Por favor, renomeie "ЗАНИМЉИВИ ЧЛАНЦИ" para "ПОПУЛАРНИ ЧЛАНЦИ" no trecho que começa no início das linhas e termina na linha que contém "construction avec sa", com as duas pontas incluídas. Devolva apenas esse trecho, sem nenhuma outra mudança.

_Trechos das linhas_
============================================================
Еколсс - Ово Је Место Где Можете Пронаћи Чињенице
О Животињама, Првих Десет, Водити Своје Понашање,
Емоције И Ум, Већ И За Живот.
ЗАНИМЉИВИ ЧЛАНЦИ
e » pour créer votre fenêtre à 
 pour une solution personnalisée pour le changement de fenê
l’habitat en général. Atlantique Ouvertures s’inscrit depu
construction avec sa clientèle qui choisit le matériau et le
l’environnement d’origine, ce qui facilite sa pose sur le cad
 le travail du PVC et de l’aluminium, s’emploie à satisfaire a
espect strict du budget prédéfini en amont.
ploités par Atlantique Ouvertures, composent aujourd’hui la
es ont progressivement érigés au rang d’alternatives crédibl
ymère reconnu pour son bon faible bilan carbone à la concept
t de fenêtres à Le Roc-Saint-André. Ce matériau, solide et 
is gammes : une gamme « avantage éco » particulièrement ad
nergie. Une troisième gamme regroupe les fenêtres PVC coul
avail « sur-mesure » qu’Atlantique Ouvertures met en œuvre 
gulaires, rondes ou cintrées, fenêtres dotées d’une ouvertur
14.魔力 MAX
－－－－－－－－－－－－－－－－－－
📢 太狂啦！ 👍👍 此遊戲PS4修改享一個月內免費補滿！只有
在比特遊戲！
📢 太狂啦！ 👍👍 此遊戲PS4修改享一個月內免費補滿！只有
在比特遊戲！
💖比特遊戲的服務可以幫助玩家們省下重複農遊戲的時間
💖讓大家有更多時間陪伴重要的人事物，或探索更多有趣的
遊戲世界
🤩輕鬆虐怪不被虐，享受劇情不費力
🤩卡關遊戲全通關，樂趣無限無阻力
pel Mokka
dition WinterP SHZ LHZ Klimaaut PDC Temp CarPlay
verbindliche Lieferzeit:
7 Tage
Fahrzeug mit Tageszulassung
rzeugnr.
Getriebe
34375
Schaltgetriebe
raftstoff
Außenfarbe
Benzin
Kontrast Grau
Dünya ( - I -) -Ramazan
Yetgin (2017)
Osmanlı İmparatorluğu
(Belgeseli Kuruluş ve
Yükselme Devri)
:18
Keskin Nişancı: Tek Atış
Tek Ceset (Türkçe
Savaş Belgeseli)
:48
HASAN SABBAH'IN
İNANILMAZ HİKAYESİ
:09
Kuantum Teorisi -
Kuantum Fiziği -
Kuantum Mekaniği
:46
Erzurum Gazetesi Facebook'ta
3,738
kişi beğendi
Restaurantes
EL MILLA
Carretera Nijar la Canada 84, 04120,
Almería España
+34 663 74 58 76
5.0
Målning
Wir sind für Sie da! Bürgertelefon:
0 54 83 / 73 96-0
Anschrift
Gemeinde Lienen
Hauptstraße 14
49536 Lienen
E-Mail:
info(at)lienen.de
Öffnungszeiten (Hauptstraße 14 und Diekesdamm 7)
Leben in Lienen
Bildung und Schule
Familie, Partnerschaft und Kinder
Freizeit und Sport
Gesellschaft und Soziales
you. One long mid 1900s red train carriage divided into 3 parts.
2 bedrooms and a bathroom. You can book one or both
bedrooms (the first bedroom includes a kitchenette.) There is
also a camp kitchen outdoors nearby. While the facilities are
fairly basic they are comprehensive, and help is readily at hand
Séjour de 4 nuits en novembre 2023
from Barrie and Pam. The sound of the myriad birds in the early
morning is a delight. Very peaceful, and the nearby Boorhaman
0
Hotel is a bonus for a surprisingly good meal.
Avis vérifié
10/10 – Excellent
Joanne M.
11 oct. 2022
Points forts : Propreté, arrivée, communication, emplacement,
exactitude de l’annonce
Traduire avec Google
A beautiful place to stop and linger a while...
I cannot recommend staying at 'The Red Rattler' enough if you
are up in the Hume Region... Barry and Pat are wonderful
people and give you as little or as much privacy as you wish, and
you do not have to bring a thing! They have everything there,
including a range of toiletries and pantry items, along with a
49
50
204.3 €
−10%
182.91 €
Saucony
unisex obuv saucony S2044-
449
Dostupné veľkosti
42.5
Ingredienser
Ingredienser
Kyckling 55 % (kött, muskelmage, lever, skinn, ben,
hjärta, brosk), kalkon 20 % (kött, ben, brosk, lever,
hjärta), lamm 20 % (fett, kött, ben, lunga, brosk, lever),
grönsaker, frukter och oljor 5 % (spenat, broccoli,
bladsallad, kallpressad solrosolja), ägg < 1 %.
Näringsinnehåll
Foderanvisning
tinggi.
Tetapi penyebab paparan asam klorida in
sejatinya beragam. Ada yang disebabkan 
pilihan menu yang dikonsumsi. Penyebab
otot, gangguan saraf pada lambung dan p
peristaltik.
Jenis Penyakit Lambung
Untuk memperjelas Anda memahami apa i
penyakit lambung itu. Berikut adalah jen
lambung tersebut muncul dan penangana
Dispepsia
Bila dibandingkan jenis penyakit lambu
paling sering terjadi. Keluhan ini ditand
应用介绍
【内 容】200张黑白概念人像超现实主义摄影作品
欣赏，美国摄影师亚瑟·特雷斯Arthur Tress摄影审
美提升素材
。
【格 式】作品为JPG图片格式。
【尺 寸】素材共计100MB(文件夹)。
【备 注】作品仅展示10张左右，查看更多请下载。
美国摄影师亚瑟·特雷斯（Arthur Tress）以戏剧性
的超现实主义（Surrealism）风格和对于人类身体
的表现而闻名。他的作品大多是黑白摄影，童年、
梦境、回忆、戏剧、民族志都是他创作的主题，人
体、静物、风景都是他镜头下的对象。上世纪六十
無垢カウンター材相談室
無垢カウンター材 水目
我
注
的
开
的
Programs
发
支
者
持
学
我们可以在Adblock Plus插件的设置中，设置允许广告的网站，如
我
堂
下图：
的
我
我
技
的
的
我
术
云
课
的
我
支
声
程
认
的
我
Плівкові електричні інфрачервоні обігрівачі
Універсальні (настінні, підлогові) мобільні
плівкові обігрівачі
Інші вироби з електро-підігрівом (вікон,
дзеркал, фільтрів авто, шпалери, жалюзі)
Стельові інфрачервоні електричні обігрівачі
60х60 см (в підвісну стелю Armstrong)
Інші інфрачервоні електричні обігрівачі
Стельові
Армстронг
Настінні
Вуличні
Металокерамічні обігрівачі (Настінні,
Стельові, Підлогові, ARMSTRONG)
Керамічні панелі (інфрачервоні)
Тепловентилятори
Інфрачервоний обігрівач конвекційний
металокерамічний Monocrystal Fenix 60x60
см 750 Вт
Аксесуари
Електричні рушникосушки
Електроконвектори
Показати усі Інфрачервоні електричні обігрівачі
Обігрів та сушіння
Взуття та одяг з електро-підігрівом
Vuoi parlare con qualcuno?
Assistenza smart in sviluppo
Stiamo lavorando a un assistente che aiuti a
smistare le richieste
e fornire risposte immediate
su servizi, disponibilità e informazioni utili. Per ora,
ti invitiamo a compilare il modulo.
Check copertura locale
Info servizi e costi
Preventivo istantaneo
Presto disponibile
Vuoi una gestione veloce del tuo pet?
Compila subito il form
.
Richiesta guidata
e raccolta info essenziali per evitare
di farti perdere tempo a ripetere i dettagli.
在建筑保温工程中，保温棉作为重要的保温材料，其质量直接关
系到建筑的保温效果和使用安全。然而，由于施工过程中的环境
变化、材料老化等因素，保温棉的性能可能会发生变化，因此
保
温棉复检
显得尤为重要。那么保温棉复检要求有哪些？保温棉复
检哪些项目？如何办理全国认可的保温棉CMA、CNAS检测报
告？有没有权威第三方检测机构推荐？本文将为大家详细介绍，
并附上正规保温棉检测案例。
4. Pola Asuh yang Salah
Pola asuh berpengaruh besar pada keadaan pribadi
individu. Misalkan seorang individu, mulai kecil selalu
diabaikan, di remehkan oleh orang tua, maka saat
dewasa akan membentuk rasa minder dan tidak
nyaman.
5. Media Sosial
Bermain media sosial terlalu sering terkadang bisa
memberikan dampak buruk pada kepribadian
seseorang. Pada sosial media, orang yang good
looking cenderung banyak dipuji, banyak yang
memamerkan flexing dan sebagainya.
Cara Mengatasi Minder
============================================================
_Caixa de resposta_
Еколсс - Ово Је Место Где Можете Пронаћи Чињенице
О Животињама, Првих Десет, Водити Своје Понашање,
Емоције И Ум, Већ И За Живот.
ПОПУЛАРНИ ЧЛАНЦИ
e » pour créer votre fenêtre à 
 pour une solution personnalisée pour le changement de fenê
l’habitat en général. Atlantique Ouvertures s’inscrit depu
construction avec sa clientèle qui choisit le matériau et le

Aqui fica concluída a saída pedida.